- WHAT THE EXERCISE ASKS: The records that follow must be printed exactly as they are.

- DATA TO EXAMINE:

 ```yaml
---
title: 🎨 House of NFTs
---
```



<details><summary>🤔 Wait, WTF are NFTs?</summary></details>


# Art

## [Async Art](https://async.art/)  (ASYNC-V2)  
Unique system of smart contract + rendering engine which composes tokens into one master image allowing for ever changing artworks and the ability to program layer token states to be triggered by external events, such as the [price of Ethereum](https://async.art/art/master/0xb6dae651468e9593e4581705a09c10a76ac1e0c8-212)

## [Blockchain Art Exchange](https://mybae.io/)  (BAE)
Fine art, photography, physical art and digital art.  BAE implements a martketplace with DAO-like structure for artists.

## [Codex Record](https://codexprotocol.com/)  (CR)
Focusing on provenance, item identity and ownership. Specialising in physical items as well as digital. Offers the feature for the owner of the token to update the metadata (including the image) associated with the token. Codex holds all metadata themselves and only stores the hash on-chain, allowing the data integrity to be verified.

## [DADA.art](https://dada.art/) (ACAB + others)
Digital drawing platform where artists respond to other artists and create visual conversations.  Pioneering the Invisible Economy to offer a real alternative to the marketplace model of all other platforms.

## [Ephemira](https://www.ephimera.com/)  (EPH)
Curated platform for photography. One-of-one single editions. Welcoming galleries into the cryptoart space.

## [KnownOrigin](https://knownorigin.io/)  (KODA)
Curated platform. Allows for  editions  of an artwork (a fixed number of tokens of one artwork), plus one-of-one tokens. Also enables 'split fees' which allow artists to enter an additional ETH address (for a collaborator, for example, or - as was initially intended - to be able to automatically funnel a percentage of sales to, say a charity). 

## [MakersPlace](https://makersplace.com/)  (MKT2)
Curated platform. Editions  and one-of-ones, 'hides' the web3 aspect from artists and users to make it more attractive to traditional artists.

- OUTPUT:
 ```yaml
---
title: 🎨 House of NFTs
---
```



<details><summary>🤔 Wait, WTF are NFTs?</summary></details>


# Art

## [Async Art](https://async.art/)  (ASYNC-V2)  
Unique system of smart contract + rendering engine which composes tokens into one master image allowing for ever changing artworks and the ability to program layer token states to be triggered by external events, such as the [price of Ethereum](https://async.art/art/master/0xb6dae651468e9593e4581705a09c10a76ac1e0c8-212)

## [Blockchain Art Exchange](https://mybae.io/)  (BAE)
Fine art, photography, physical art and digital art.  BAE implements a martketplace with DAO-like structure for artists.

## [Codex Record](https://codexprotocol.com/)  (CR)
Focusing on provenance, item identity and ownership. Specialising in physical items as well as digital. Offers the feature for the owner of the token to update the metadata (including the image) associated with the token. Codex holds all metadata themselves and only stores the hash on-chain, allowing the data integrity to be verified.

## [DADA.art](https://dada.art/) (ACAB + others)
Digital drawing platform where artists respond to other artists and create visual conversations.  Pioneering the Invisible Economy to offer a real alternative to the marketplace model of all other platforms.

## [Ephemira](https://www.ephimera.com/)  (EPH)
Curated platform for photography. One-of-one single editions. Welcoming galleries into the cryptoart space.

## [KnownOrigin](https://knownorigin.io/)  (KODA)
Curated platform. Allows for  editions  of an artwork (a fixed number of tokens of one artwork), plus one-of-one tokens. Also enables 'split fees' which allow artists to enter an additional ETH address (for a collaborator, for example, or - as was initially intended - to be able to automatically funnel a percentage of sales to, say a charity). 

## [MakersPlace](https://makersplace.com/)  (MKT2)
Curated platform. Editions  and one-of-ones, 'hides' the web3 aspect from artists and users to make it more attractive to traditional artists.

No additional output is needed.